Figure 4. Nucleotide diversity of PR loci-associated and house-keeping genes.

Bars indicate nucleotide diversity (π) estimates divided by the phylogenetic diversity (pd) of respective datasets. Black bars: a locus genes, dark grey bars: a locus-flanking genes, light grey bars: house-keeping genes. Numbers above bars indicate the quantity of analysed sequences.

Figure 5. Multiple alignment of Lga2 homologs and their regulatory regions.

(A) Amino acid alignment of Lga2 sequences from reference species (S. reilianum and U. maydis) and proposed sequences of Ma. eriachnes. Dots indicate predicted mitochondria target signals. Arrowheads indicate positions of introns in the respective genes. Dashes represent alignment indels. Grey shades mark positions with two (light grey) or three (dark grey) identical amino acid residues. Bold letters indicate predicted F-box-like motifs. (B) Nucleotide sequence alignment of the lga2 b-binding site and its flanking regions of U. maydis with 5′ sites of lga2 of S. reilianum and Ma. eriachnes. Grey shades mark sites with two (light grey) or three (dark grey) identical aminoacids and nucleotides, respectively.
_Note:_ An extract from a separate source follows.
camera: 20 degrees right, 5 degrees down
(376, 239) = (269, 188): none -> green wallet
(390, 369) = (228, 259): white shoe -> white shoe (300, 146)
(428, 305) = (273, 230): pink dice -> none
Figure 6. Interspecific mating reactions between different species of Ustilaginales.

(A) Differential interference contrast (DIC) images of mating assays in liquid potato dextrose. Images i–iv show yeast cultures of respective species. Images v, vi and vii show confrontations of S. reilianum with S. scitamineum, Us. gigantosporum and U. cynodontis, respectively. All figures are scaled equally. bar: 10 µm, b?: unknown b allele. (B) Filament formation on charcoal-containing potato dextrose media. Images i–vii correspond to sample descriptions in A. Figure width represents 3 mm. (C) SEM images of mating assays of S. reilianum and S. scitamineum (i–iii) and U. cynodontis and U. xerochloae (iv–vi). Single yeast cells (i, iv) form conjugation hyphae that fuse (arrowheads in ii, v), expand and form empty sections by the insertion of basal septa (arrows in iii, vi). bar: 4 µm, dotted bar: 1 µm.
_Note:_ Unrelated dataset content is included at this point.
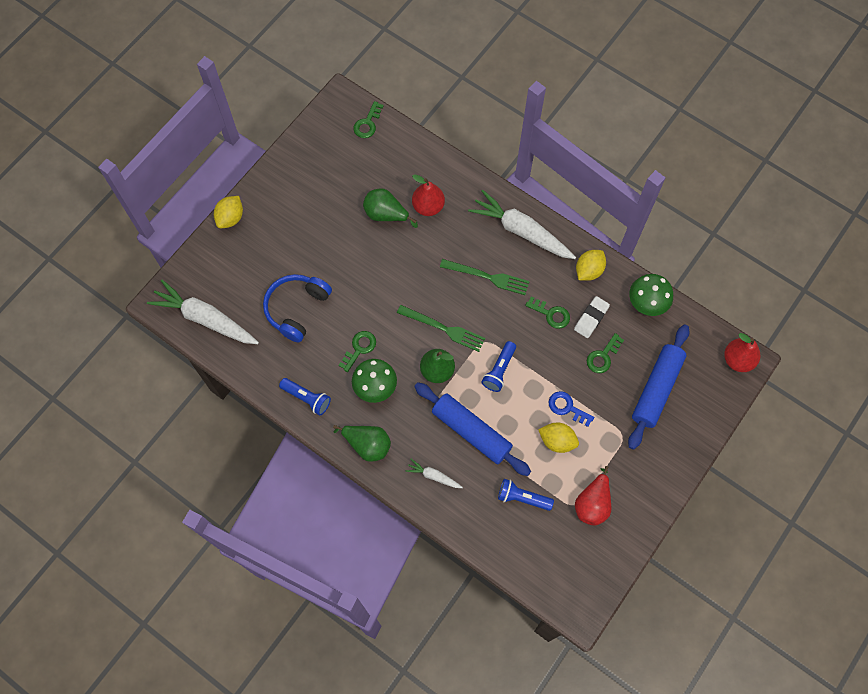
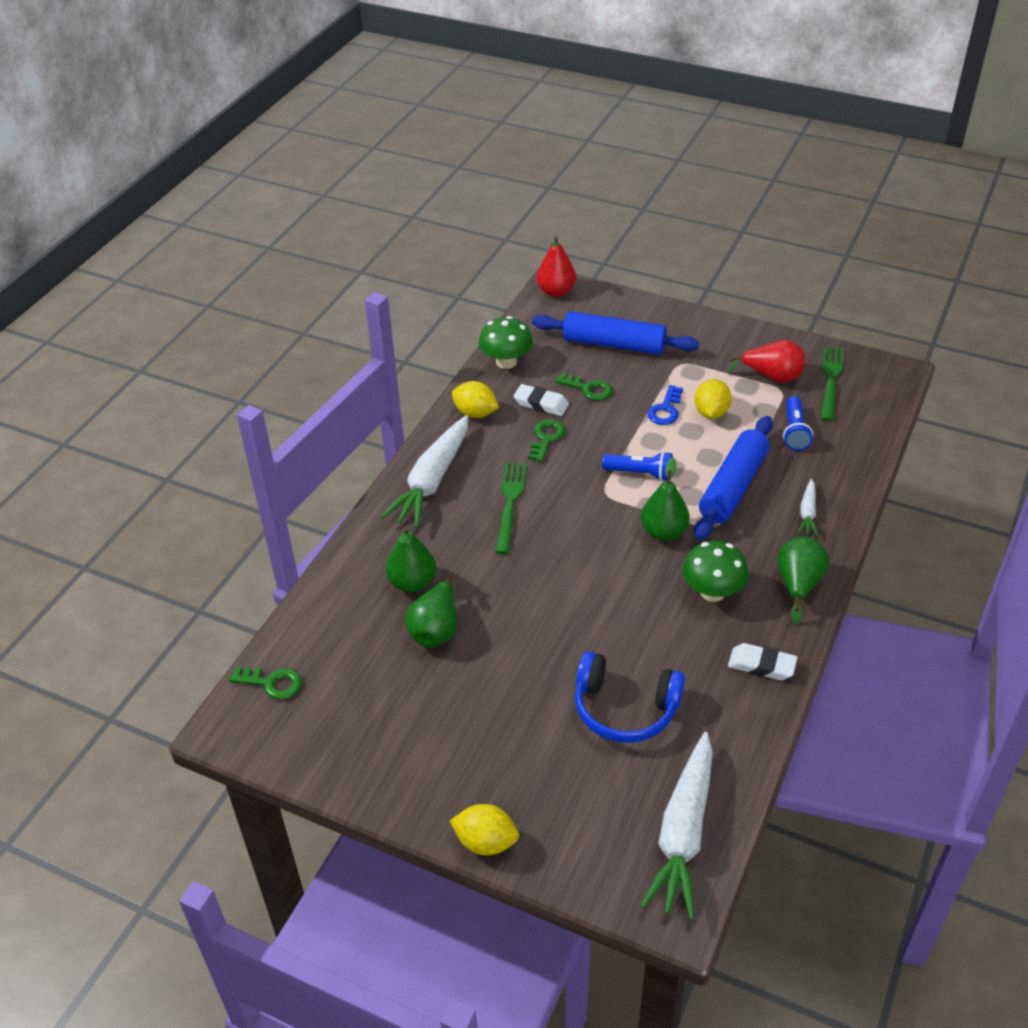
camera: 100 degrees left, 25 degrees down
(307, 398) = (761, 665): blue flashlight -> white eraser
(359, 348) = (662, 620): green key -> none
(428, 206) = (412, 583): red pear -> green pear
(444, 329) = (600, 535): green fork -> green fork (831, 380)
Figure 7. Interspecific induction of mating via pheromone signalling in U. maydis.

(A) Differential interference contrast (DIC) and fluorimetric images from positive pheromone response reactions in liquid potato dextrose. Conjugation hyphae are formed by both mating partners (DIC images). All figures are scaled equally. bar: 10 µm. (B) The diagram illustrates fluorimetric measurements (relative fluorescence units, RFU) from mating assays of U. maydis P_mfa1-egfp strains FB1 (a1b1) and FB2 (a2b2) confronted with different mating types (a1, a2 and a3) of different smut species in water. Black and grey bars refer to RFUs of confrontations with strain FB1 P_mfa1-egfp and strain FB2 P_mfa1-egfp, respectively. U. maydis wild type strains FB6a (a2b1) and FB6b (a1b2) were used as positive controls. The white bar depicts RFU of the mating of FB1 P_mfa1-egfp and FB2 P_mfa1-egfp. Error bars indicate standard deviations of three independent experiments.